Worldwide, one in seven people are living with obesity - and by 2035, it could be as many as one in four people. 

In the UK, the picture isn’t much brighter; levels of obesity in the United Kingdom are expected to reach 63.9%. Obesity is on the rise globally, and efforts to address it are challenging due to misconceptions around obesity and the role it can play in a person’s health

With the theme of this year’s World Obesity Day being “Let’s Talk About Obesity”, we caught up with the clinical team at Simple Online Pharmacy, who are one of the top direct-to-patient weight loss clinics in the UK, helping over 100,000 people on their weight loss journey. 

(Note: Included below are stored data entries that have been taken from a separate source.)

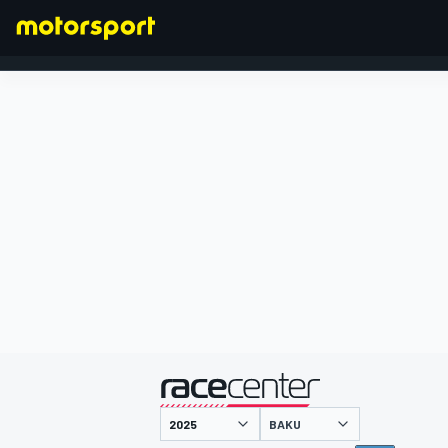
FORMULA 1
presentato da
BAKU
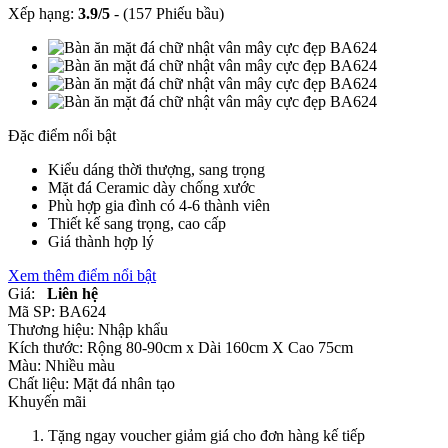
Xếp hạng:
3.9
/
5
-
(157 Phiếu bầu)
Đặc điểm nổi bật
Kiểu dáng thời thượng, sang trọng
Mặt đá Ceramic dày chống xước
Phù hợp gia đình có 4-6 thành viên
Thiết kế sang trọng, cao cấp
Giá thành hợp lý
Xem thêm điểm nổi bật
Giá:
Liên hệ
Mã SP:
BA624
Thương hiệu:
Nhập khẩu
Kích thước:
Rộng 80-90cm x Dài 160cm X Cao 75cm
Màu:
Nhiều màu
Chất liệu:
Mặt đá nhân tạo
Khuyến mãi
Tặng ngay voucher giảm giá cho đơn hàng kế tiếp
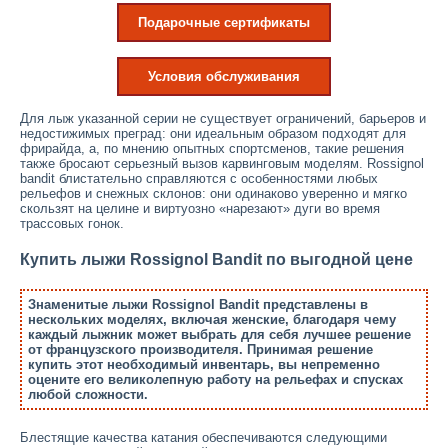
Подарочные сертификаты
Условия обслуживания
Для лыж указанной серии не существует ограничений, барьеров и
недостижимых преград: они идеальным образом подходят для
фрирайда, а, по мнению опытных спортсменов, такие решения
также бросают серьезный вызов карвинговым моделям. Rossignol
bandit блистательно справляются с особенностями любых
рельефов и снежных склонов: они одинаково уверенно и мягко
скользят на целине и виртуозно «нарезают» дуги во время
трассовых гонок.
Купить лыжи Rossignol Bandit по выгодной цене
Знаменитые лыжи Rossignol Bandit представлены в
нескольких моделях, включая женские, благодаря чему
каждый лыжник может выбрать для себя лучшее решение
от французского производителя. Принимая решение
купить этот необходимый инвентарь, вы непременно
оцените его великолепную работу на рельефах и спусках
любой сложности.
Блестящие качества катания обеспечиваются следующими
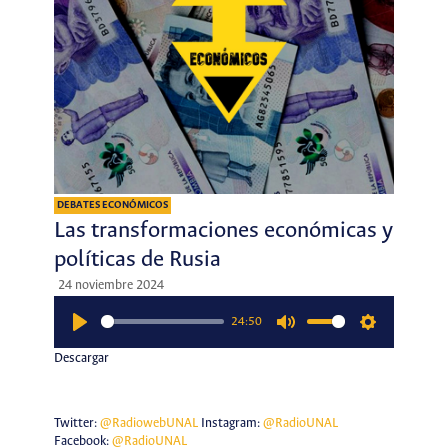
DEBATES ECONÓMICOS
Las transformaciones económicas y
políticas de Rusia
24 noviembre 2024
24:50
Play
Mute
Settings
Descargar
Twitter:
@RadiowebUNAL
Instagram:
@RadioUNAL
Facebook:
@RadioUNAL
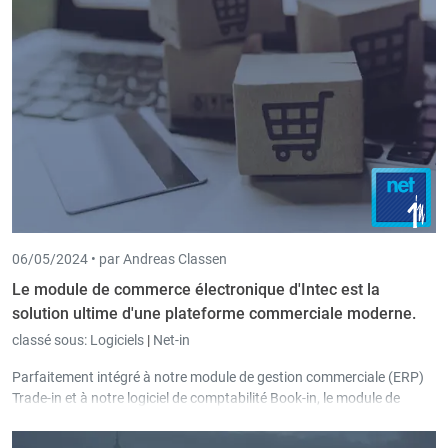
06/05/2024 •
par Andreas Classen
Le module de commerce électronique d'Intec est la
solution ultime d'une plateforme commerciale moderne.
classé sous:
Logiciels
|
Net-in
Parfaitement intégré à notre module de gestion commerciale (ERP)
Trade-in et à notre logiciel de comptabilité Book-in, le module de
commerce électronique répond à toutes les exigences d'une
plateforme commerciale moderne, dans laquelle les articles, les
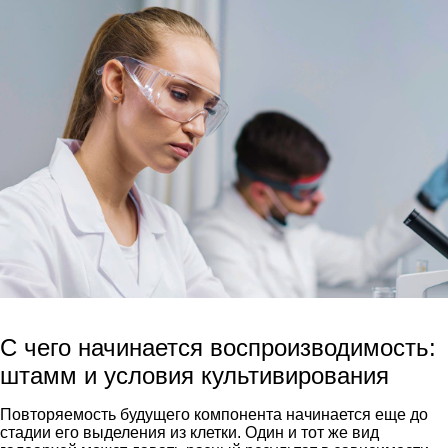
С чего начинается воспроизводимость:
штамм и условия культивирования
Повторяемость будущего компонента начинается еще до
стадии его выделения из клетки. Один и тот же вид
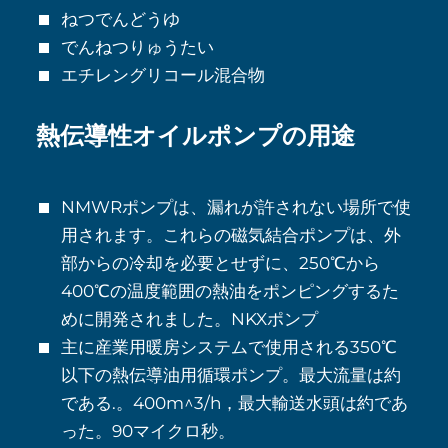
ねつでんどうゆ
でんねつりゅうたい
エチレングリコール混合物
熱伝導性オイルポンプの用途
NMWRポンプは、漏れが許されない場所で使
用されます。これらの磁気結合ポンプは、外
部からの冷却を必要とせずに、250℃から
400℃の温度範囲の熱油をポンピングするた
めに開発されました。NKXポンプ
主に産業用暖房システムで使用される350℃
以下の熱伝導油用循環ポンプ。最大流量は約
である.。400m^3/h，最大輸送水頭は約であ
った。90マイクロ秒。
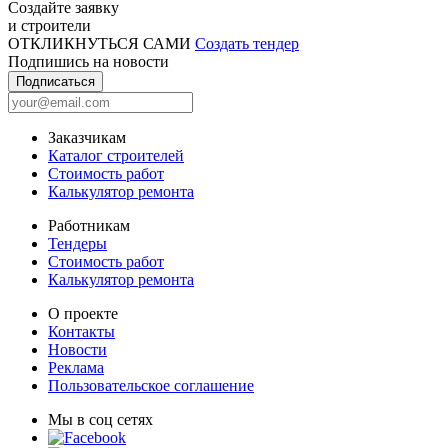
Создайте заявку
и строители
ОТКЛИКНУТЬСЯ САМИ
Создать тендер
Подпишись на новости
Подписаться
Заказчикам
Каталог строителей
Стоимость работ
Калькулятор ремонта
Работникам
Тендеры
Стоимость работ
Калькулятор ремонта
О проекте
Контакты
Новости
Реклама
Пользовательское соглашение
Мы в соц сетях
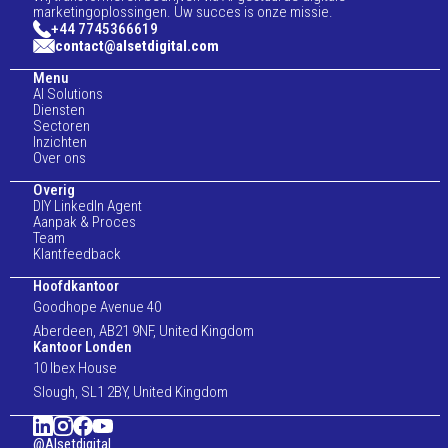
marketingoplossingen. Uw succes is onze missie.
+44 7745366619
contact@alsetdigital.com
Menu
AI Solutions
Diensten
Sectoren
Inzichten
Over ons
Overig
DIY LinkedIn Agent
Aanpak & Proces
Team
Klantfeedback
Hoofdkantoor
Goodhope Avenue 40
Aberdeen, AB21 9NF, United Kingdom
Kantoor Londen
10 Ibex House
Slough, SL1 2BY, United Kingdom
@Alsetdigital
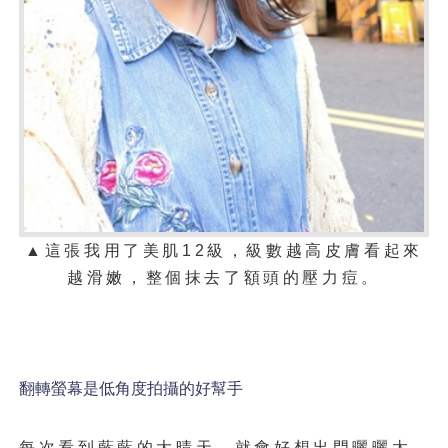
▲
這張我用了美肌
12
級，級數越高皮膚看起來
越滑嫩，整個抹去了額頭的壓力痘。
翻轉螢幕是低角度拍攝的好幫手
每次看到藍藍的大晴天，就會好想出門曬曬太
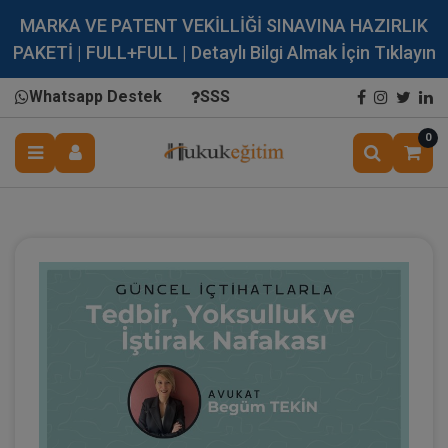
MARKA VE PATENT VEKİLLİĞİ SINAVINA HAZIRLIK
PAKETİ | FULL+FULL | Detaylı Bilgi Almak İçin Tıklayın
Whatsapp Destek
SSS
0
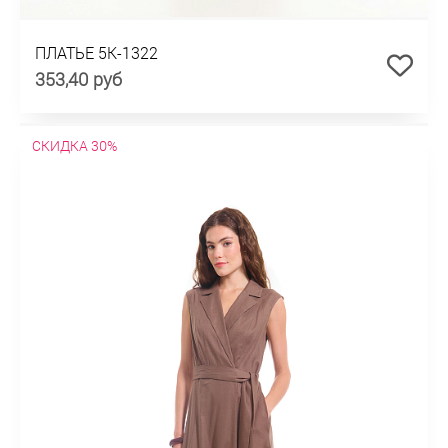
ПЛАТЬЕ 5К-1322
353,40 руб
СКИДКА 30%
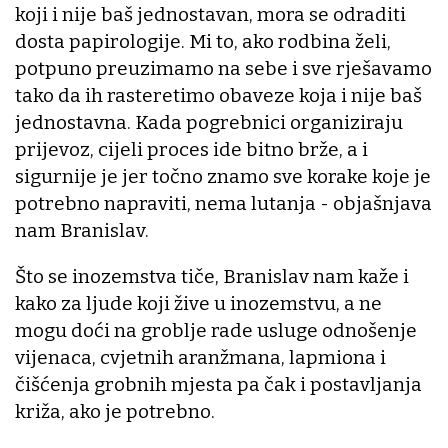
koji i nije baš jednostavan, mora se odraditi
dosta papirologije. Mi to, ako rodbina želi,
potpuno preuzimamo na sebe i sve rješavamo
tako da ih rasteretimo obaveze koja i nije baš
jednostavna. Kada pogrebnici organiziraju
prijevoz, cijeli proces ide bitno brže, a i
sigurnije je jer točno znamo sve korake koje je
potrebno napraviti, nema lutanja - objašnjava
nam Branislav.
Što se inozemstva tiče, Branislav nam kaže i
kako za ljude koji žive u inozemstvu, a ne
mogu doći na groblje rade usluge odnošenje
vijenaca, cvjetnih aranžmana, lapmiona i
čišćenja grobnih mjesta pa čak i postavljanja
križa, ako je potrebno.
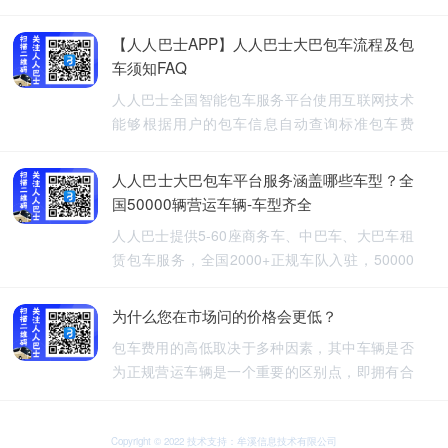
【人人巴士APP】人人巴士大巴包车流程及包
车须知FAQ
人人巴士全国智能包车服务平台使用互联网技术
能够根据用户的包车信息自动查询标准包车费
用，提供5-60座旅游包车、企业班车、长途包
车、长期包车、接送飞机、厂班车、校车、婚庆
人人巴士大巴包车平台服务涵盖哪些车型？全
租车等包车带司机服务。
国50000辆营运车辆-车型齐全
人人巴士提供5-60座商务车、中巴车、大巴车租
赁包车服务，全国2000+正规车队入驻，50000
余车辆供您选择，包车车型齐全。人人巴士-让出
行更安全
为什么您在市场问的价格会更低？
包车费用的高低取决于多种因素，其中车辆是否
为正规营运车辆是一个重要的区别点，即拥有合
法营运资质的车辆，通常会有更高的包车费用，
非营运车辆，即那些没有合法营运资质的车辆，
可能会提供较低的包车费用，因为它们不需要承
Copyright © 2022 技术支持：牟溪信息技术有限公司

According to Simple Online Pharmacy dietitian Laura Perez, Member of the BDA and ASNADI, Spanish Association of Dietitians, said: “It is important that we tackle the stigma that surrounds obesity, and promote inclusion and respect towards people living with obesity. As a dietitian, I need to highlight the importance of talking about the complexity of obesity, correct misconceptions and take effective and corrective action."

So what can we do to reduce the stigma around obesity? For instance, avoiding the term “obese” - they are people with obesity.

Do not assume that because a person is living with obesity, they aren’t trying to look after themselves or their health. Obesity is very complex and depends on many factors - each person develops obesity for different reasons.

Do not associate weight loss with success and weight gain with failure. These concepts only encourage the development of eating disorders.

Having a healthy diet does not mean restriction or having forbidden foods. Do not judge people for what they eat. Obesity cannot be simplified to “eating healthy” and “exercise”.. 

Obesity isn’t about willpower. Simple Online Pharmacy CBT Psychotherapist Kirsty Fernandez says “Rather than seeing obesity – or even the people themselves – as the problem, obesity can be seen as a symptom of deeper-seated issues which are complex in nature, including psychological experiences, inherited cognitive and behavioural patterns, and trauma, and so the importance of open conversations cannot be understated”. 

To change perspectives on obesity, we need to;      

  • Replace patronising messaging with real, educational content about what keeps us stuck in these cycles.  
  • Move towards holistic healthcare that connects physical and mental health.
  • Have open conversations to work together to demystify our health and wellbeing. 

A 100% increase in obesity is expected in children by 2035; with no easy answers and many variables that don’t allow a single set of solutions, it can only be beneficial to open up dialogue around this topic in the pursuit of lowering these numbers.